Write out the whole listing exactly; no images belong in it.
┄┄┄┄┄┄┄┄┄┄┄┄┄┄┄┄┄┄┄┄
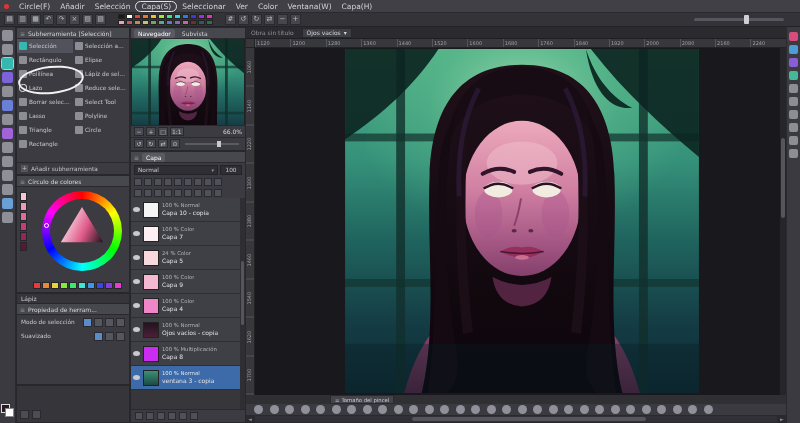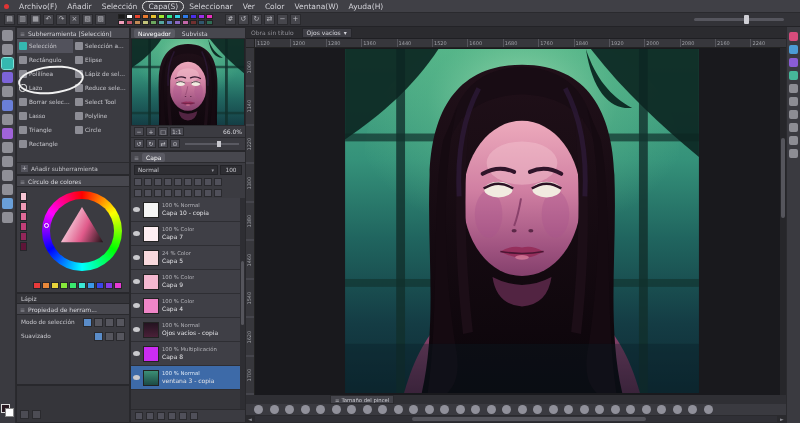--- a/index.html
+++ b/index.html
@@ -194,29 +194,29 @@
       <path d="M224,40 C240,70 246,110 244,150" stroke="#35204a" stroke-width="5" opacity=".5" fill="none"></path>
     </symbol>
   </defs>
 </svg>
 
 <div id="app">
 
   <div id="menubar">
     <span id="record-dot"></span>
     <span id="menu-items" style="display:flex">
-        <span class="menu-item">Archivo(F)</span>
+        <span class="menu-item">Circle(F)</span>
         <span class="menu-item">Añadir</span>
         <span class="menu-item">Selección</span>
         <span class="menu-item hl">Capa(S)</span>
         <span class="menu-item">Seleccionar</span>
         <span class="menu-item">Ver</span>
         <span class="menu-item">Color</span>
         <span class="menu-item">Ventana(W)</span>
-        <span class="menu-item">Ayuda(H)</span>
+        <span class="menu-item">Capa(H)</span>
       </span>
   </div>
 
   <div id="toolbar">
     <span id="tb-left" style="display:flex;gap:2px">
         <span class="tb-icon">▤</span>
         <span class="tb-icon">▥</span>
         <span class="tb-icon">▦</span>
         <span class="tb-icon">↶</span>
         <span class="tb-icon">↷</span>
┄┄┄┄┄┄┄┄┄┄┄┄┄┄┄┄┄┄┄┄
### YOUR SOLUTION:
--- a/index.html
+++ b/index.html
@@ -194,29 +194,29 @@
       <path d="M224,40 C240,70 246,110 244,150" stroke="#35204a" stroke-width="5" opacity=".5" fill="none"></path>
     </symbol>
   </defs>
 </svg>
 
 <div id="app">
 
   <div id="menubar">
     <span id="record-dot"></span>
     <span id="menu-items" style="display:flex">
-        <span class="menu-item">Archivo(F)</span>
+        <span class="menu-item">Circle(F)</span>
         <span class="menu-item">Añadir</span>
         <span class="menu-item">Selección</span>
         <span class="menu-item hl">Capa(S)</span>
         <span class="menu-item">Seleccionar</span>
         <span class="menu-item">Ver</span>
         <span class="menu-item">Color</span>
         <span class="menu-item">Ventana(W)</span>
-        <span class="menu-item">Ayuda(H)</span>
+        <span class="menu-item">Capa(H)</span>
       </span>
   </div>
 
   <div id="toolbar">
     <span id="tb-left" style="display:flex;gap:2px">
         <span class="tb-icon">▤</span>
         <span class="tb-icon">▥</span>
         <span class="tb-icon">▦</span>
         <span class="tb-icon">↶</span>
         <span class="tb-icon">↷</span>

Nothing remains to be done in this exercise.